*** Opening Dataset content ***

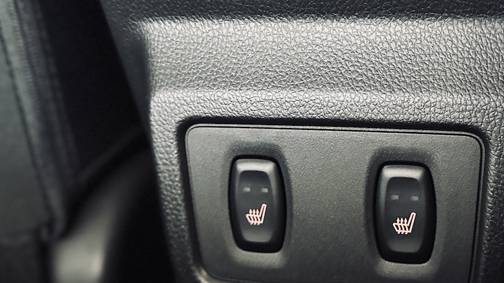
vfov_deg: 21.1
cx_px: 339
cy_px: 123
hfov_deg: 36.2
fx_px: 762
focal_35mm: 57
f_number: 1.78
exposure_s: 1/35
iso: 1000
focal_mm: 6.86
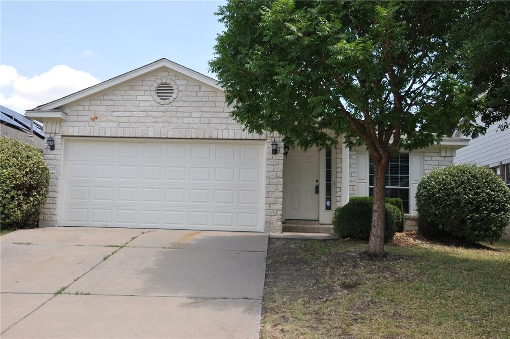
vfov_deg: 36.8
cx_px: 255
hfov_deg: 53.2
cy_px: 170
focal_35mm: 36
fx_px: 509
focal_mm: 24
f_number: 9
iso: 200
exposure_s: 1/200
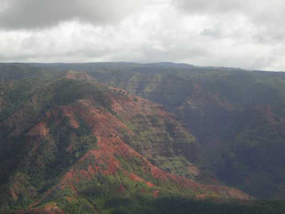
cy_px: 107
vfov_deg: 19.9
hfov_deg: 26.3
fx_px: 609
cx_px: 142
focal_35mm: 74
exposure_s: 1/641
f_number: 3.8
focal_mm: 9.6
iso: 50
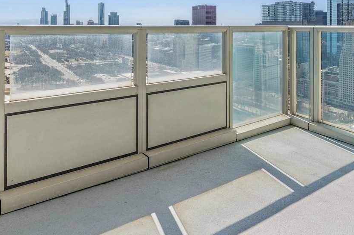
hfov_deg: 60.1
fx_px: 305
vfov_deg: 39.4
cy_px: 26
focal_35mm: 31
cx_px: 153
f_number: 8
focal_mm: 16
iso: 320
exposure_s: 1/500
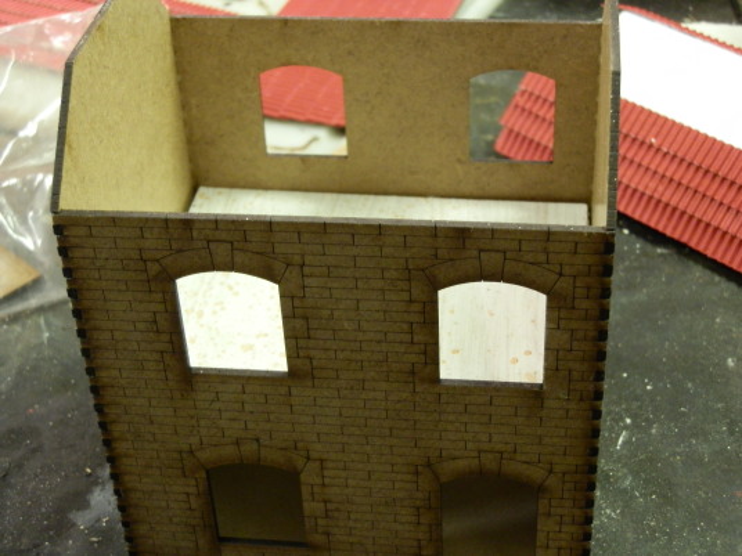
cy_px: 278
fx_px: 1308
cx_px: 371
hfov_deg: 31.7
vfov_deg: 24.0
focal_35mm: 61
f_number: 3.7
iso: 320
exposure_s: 1/8
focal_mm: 10.99
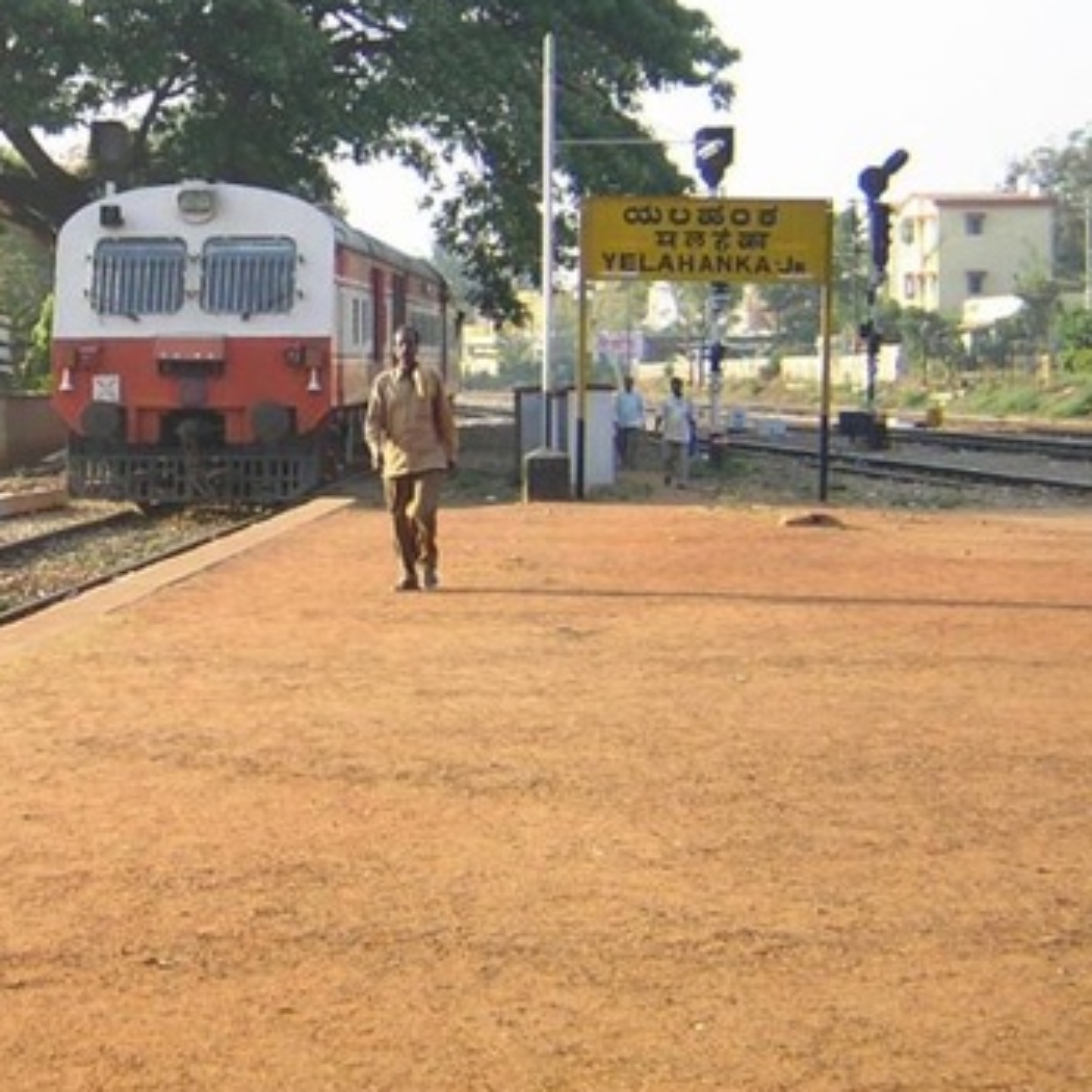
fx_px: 2712
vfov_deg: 22.7
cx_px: 147
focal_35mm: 76
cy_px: 371
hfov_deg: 22.3
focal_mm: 6.1
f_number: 2.9
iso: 100
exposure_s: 1/218
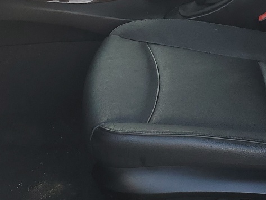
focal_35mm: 88
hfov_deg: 22.2
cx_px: 144
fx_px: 676
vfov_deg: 16.2
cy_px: -32
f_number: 1.5
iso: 50
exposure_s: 1/175
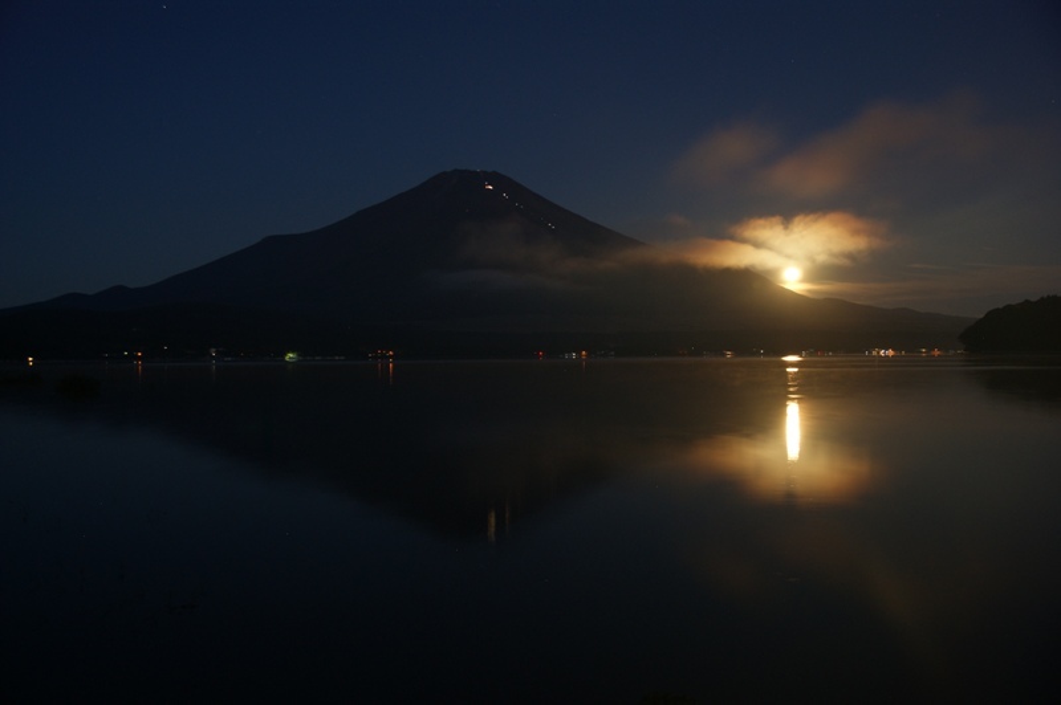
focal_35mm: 36
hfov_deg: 53.2
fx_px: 1060
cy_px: 352
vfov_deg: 36.8
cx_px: 530
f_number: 4.5
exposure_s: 8
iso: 200
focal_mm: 24
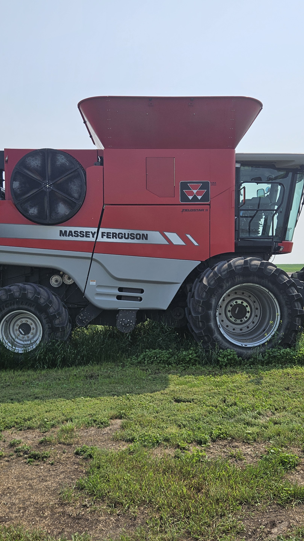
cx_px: 174
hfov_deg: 33.7
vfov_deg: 56.6
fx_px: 502
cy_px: 277
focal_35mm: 35
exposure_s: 1/3618
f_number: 1.8
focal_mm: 5.4
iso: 25
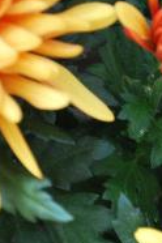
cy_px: 135
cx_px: 167
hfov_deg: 8.8
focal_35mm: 155
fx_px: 1046
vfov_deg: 13.2
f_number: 6.3
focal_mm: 48
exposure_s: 1/60
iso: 200
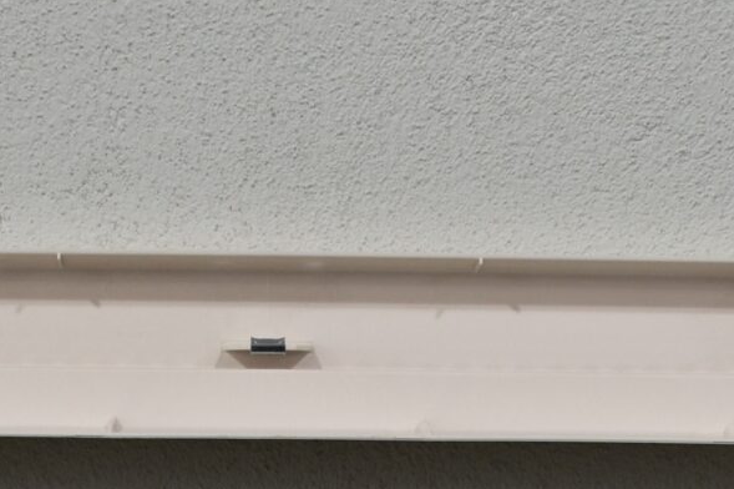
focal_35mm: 176
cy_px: 1058
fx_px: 3590
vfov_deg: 7.4
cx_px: 277
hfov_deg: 11.7
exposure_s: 1/125
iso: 280
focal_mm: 27
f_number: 5.6
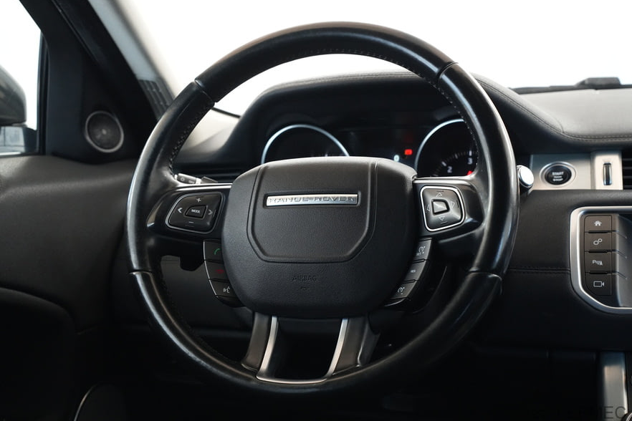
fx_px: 860
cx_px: 311
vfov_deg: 27.5
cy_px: 212
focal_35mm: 49
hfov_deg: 40.3
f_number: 6.3
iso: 6400
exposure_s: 1/200
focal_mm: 48
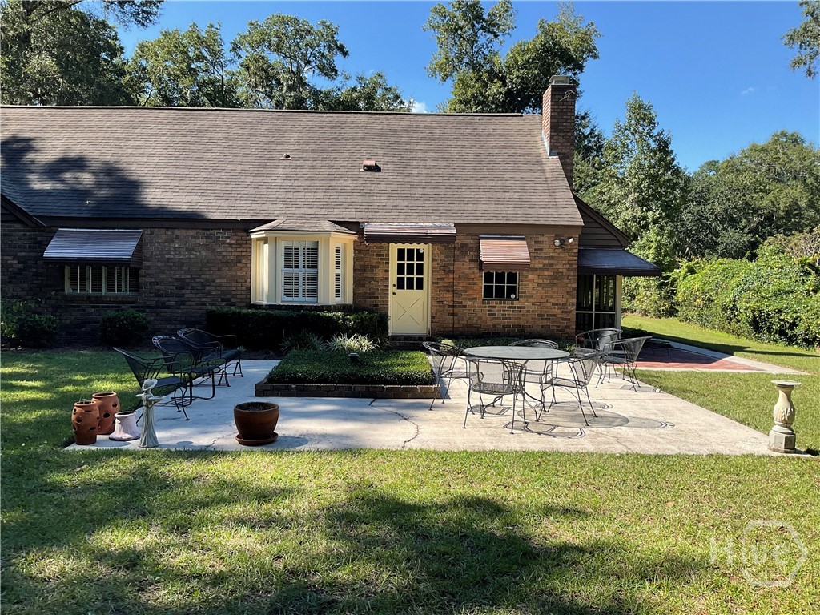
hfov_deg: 61.7
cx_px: 410
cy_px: 308
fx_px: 687
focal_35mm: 29
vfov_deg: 48.2
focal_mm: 3
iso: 16
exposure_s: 1/683
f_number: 1.8
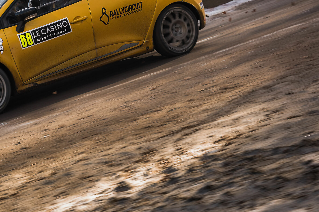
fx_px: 1630
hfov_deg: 11.2
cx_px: 81
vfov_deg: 7.5
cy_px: 44
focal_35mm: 184
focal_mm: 105
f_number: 10
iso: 320
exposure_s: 1/160
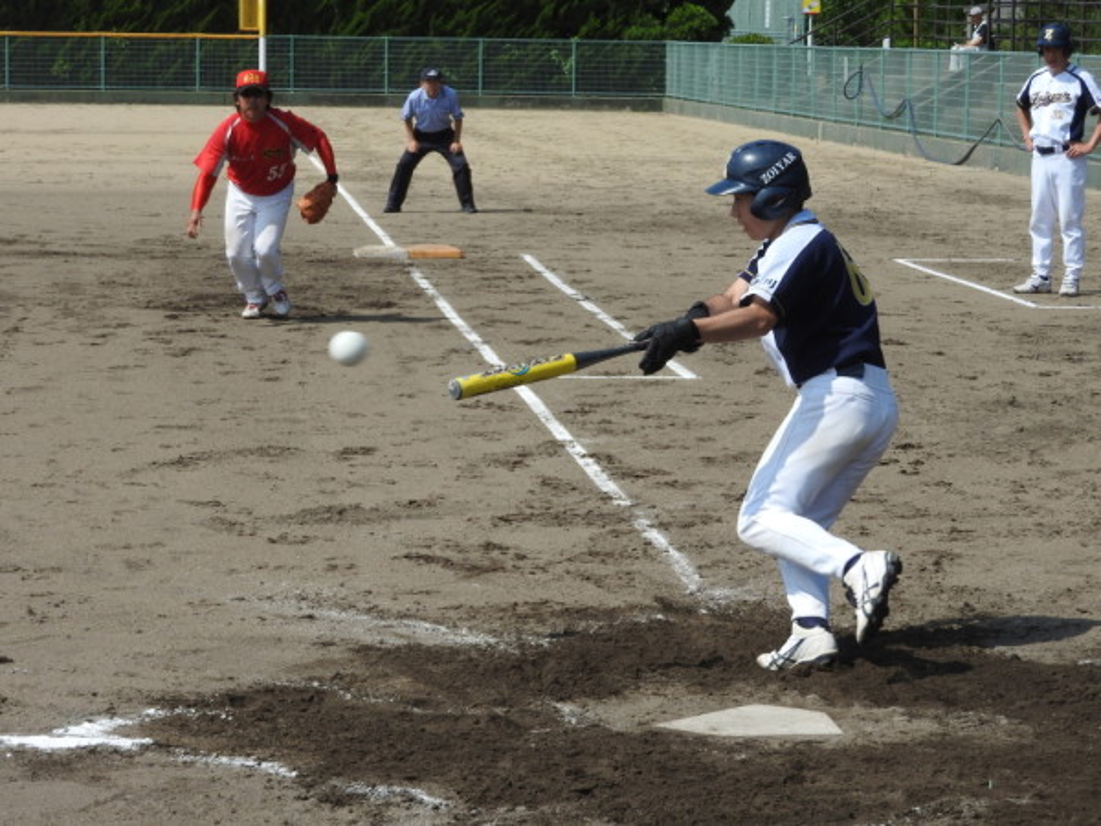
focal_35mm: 115
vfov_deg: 12.9
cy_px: 413
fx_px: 3658
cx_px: 550
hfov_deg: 17.1
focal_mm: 20.6
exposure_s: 1/800
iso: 100
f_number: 5
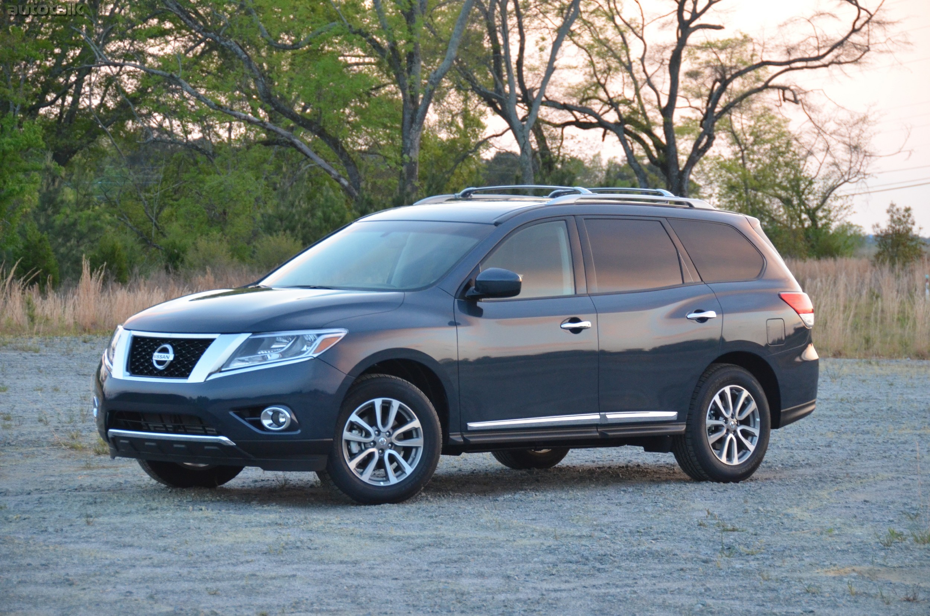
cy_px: 308
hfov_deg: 15.2
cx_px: 465
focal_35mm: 135
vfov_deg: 10.1
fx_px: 3480
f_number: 5.3
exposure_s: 1/80
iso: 1600
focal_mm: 90
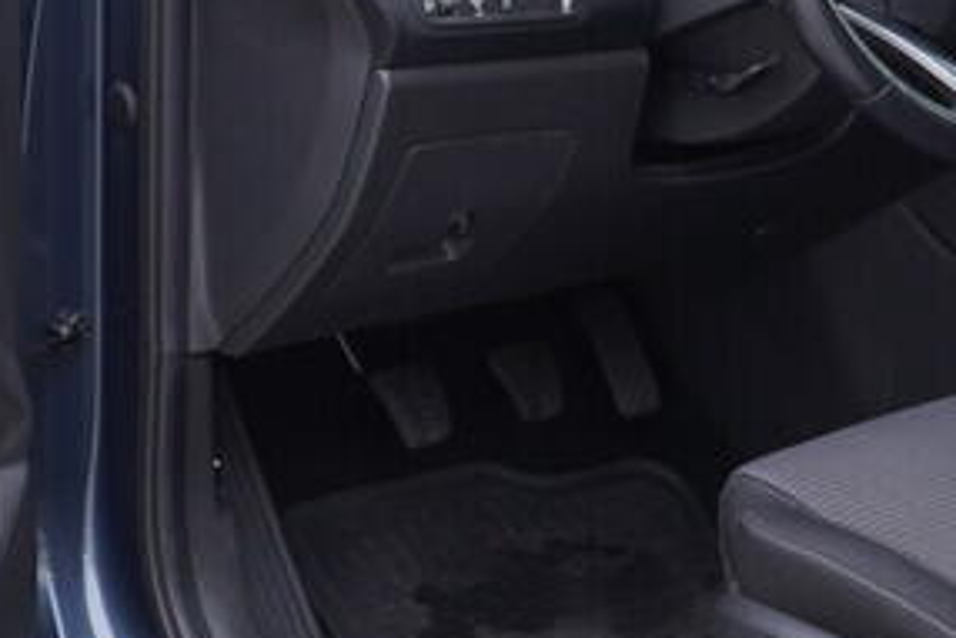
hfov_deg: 15.7
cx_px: 74
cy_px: 145
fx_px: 3427
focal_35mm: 129
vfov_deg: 10.6
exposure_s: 1/50
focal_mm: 24
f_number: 3.2
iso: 125
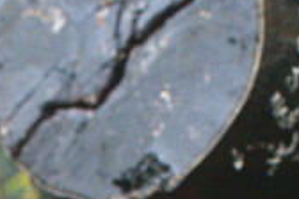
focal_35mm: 235
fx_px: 1954
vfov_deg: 5.7
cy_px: 407
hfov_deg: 8.6
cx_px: -94
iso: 400
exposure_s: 1/8
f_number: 5.6
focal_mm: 35
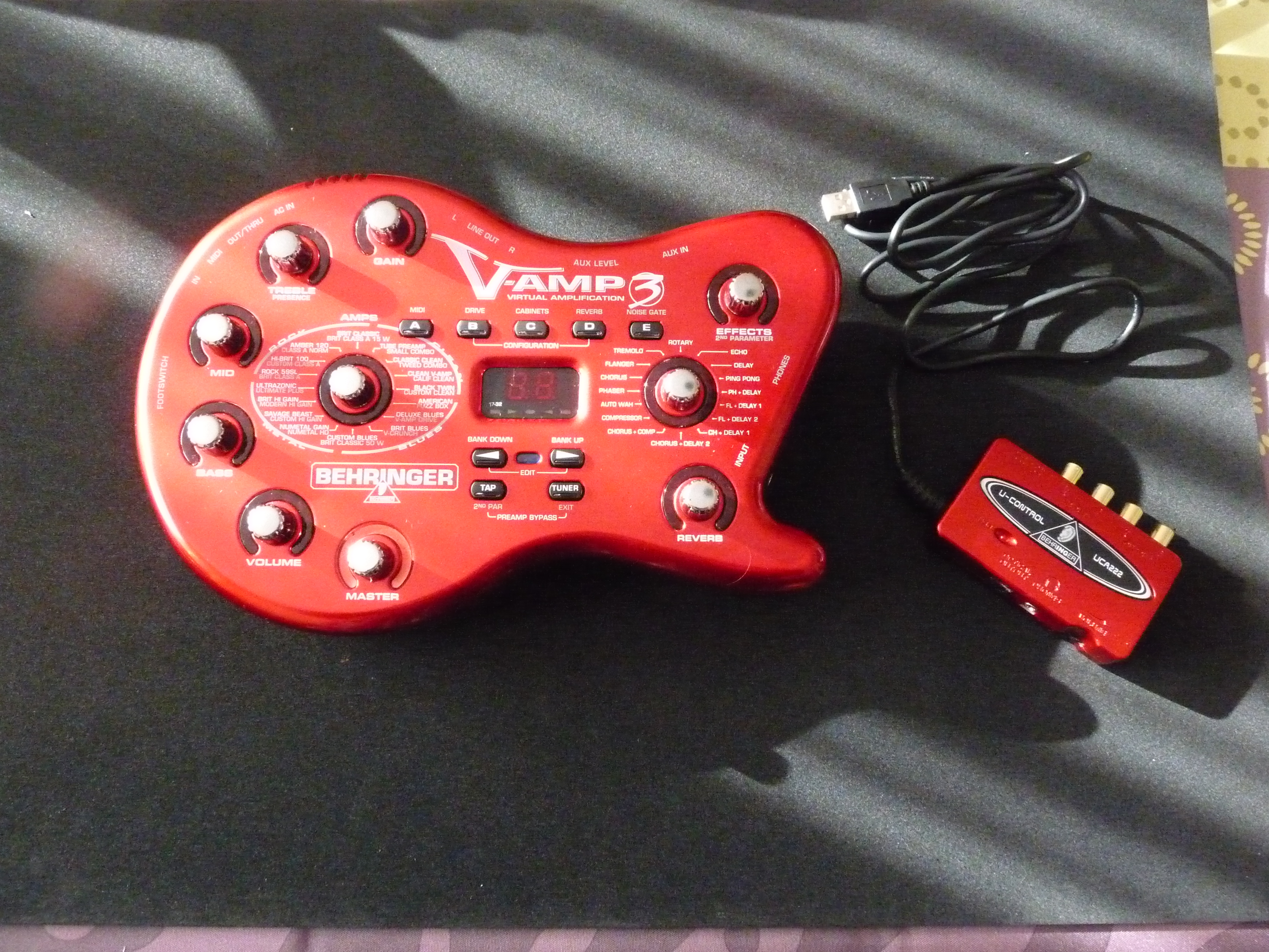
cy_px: 476
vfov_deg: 51.4
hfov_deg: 65.3
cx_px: 634
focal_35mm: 27
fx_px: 990
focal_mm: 4.8
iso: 1600
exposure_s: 1/160
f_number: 4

*** Closing Dataset content ***

The task calls for duplicating the data exactly, with no images kept.

vfov_deg: 21.1
cx_px: 339
cy_px: 123
hfov_deg: 36.2
fx_px: 762
focal_35mm: 57
f_number: 1.78
exposure_s: 1/35
iso: 1000
focal_mm: 6.86
vfov_deg: 36.8
cx_px: 255
hfov_deg: 53.2
cy_px: 170
focal_35mm: 36
fx_px: 509
focal_mm: 24
f_number: 9
iso: 200
exposure_s: 1/200
cy_px: 107
vfov_deg: 19.9
hfov_deg: 26.3
fx_px: 609
cx_px: 142
focal_35mm: 74
exposure_s: 1/641
f_number: 3.8
focal_mm: 9.6
iso: 50
hfov_deg: 60.1
fx_px: 305
vfov_deg: 39.4
cy_px: 26
focal_35mm: 31
cx_px: 153
f_number: 8
focal_mm: 16
iso: 320
exposure_s: 1/500
cy_px: 278
fx_px: 1308
cx_px: 371
hfov_deg: 31.7
vfov_deg: 24.0
focal_35mm: 61
f_number: 3.7
iso: 320
exposure_s: 1/8
focal_mm: 10.99
fx_px: 2712
vfov_deg: 22.7
cx_px: 147
focal_35mm: 76
cy_px: 371
hfov_deg: 22.3
focal_mm: 6.1
f_number: 2.9
iso: 100
exposure_s: 1/218
focal_35mm: 88
hfov_deg: 22.2
cx_px: 144
fx_px: 676
vfov_deg: 16.2
cy_px: -32
f_number: 1.5
iso: 50
exposure_s: 1/175
focal_35mm: 36
hfov_deg: 53.2
fx_px: 1060
cy_px: 352
vfov_deg: 36.8
cx_px: 530
f_number: 4.5
exposure_s: 8
iso: 200
focal_mm: 24
cx_px: 174
hfov_deg: 33.7
vfov_deg: 56.6
fx_px: 502
cy_px: 277
focal_35mm: 35
exposure_s: 1/3618
f_number: 1.8
focal_mm: 5.4
iso: 25
cy_px: 135
cx_px: 167
hfov_deg: 8.8
focal_35mm: 155
fx_px: 1046
vfov_deg: 13.2
f_number: 6.3
focal_mm: 48
exposure_s: 1/60
iso: 200
focal_35mm: 176
cy_px: 1058
fx_px: 3590
vfov_deg: 7.4
cx_px: 277
hfov_deg: 11.7
exposure_s: 1/125
iso: 280
focal_mm: 27
f_number: 5.6
fx_px: 860
cx_px: 311
vfov_deg: 27.5
cy_px: 212
focal_35mm: 49
hfov_deg: 40.3
f_number: 6.3
iso: 6400
exposure_s: 1/200
focal_mm: 48
hfov_deg: 61.7
cx_px: 410
cy_px: 308
fx_px: 687
focal_35mm: 29
vfov_deg: 48.2
focal_mm: 3
iso: 16
exposure_s: 1/683
f_number: 1.8
fx_px: 1630
hfov_deg: 11.2
cx_px: 81
vfov_deg: 7.5
cy_px: 44
focal_35mm: 184
focal_mm: 105
f_number: 10
iso: 320
exposure_s: 1/160
focal_35mm: 115
vfov_deg: 12.9
cy_px: 413
fx_px: 3658
cx_px: 550
hfov_deg: 17.1
focal_mm: 20.6
exposure_s: 1/800
iso: 100
f_number: 5
cy_px: 308
hfov_deg: 15.2
cx_px: 465
focal_35mm: 135
vfov_deg: 10.1
fx_px: 3480
f_number: 5.3
exposure_s: 1/80
iso: 1600
focal_mm: 90
hfov_deg: 15.7
cx_px: 74
cy_px: 145
fx_px: 3427
focal_35mm: 129
vfov_deg: 10.6
exposure_s: 1/50
focal_mm: 24
f_number: 3.2
iso: 125
focal_35mm: 235
fx_px: 1954
vfov_deg: 5.7
cy_px: 407
hfov_deg: 8.6
cx_px: -94
iso: 400
exposure_s: 1/8
f_number: 5.6
focal_mm: 35
cy_px: 476
vfov_deg: 51.4
hfov_deg: 65.3
cx_px: 634
focal_35mm: 27
fx_px: 990
focal_mm: 4.8
iso: 1600
exposure_s: 1/160
f_number: 4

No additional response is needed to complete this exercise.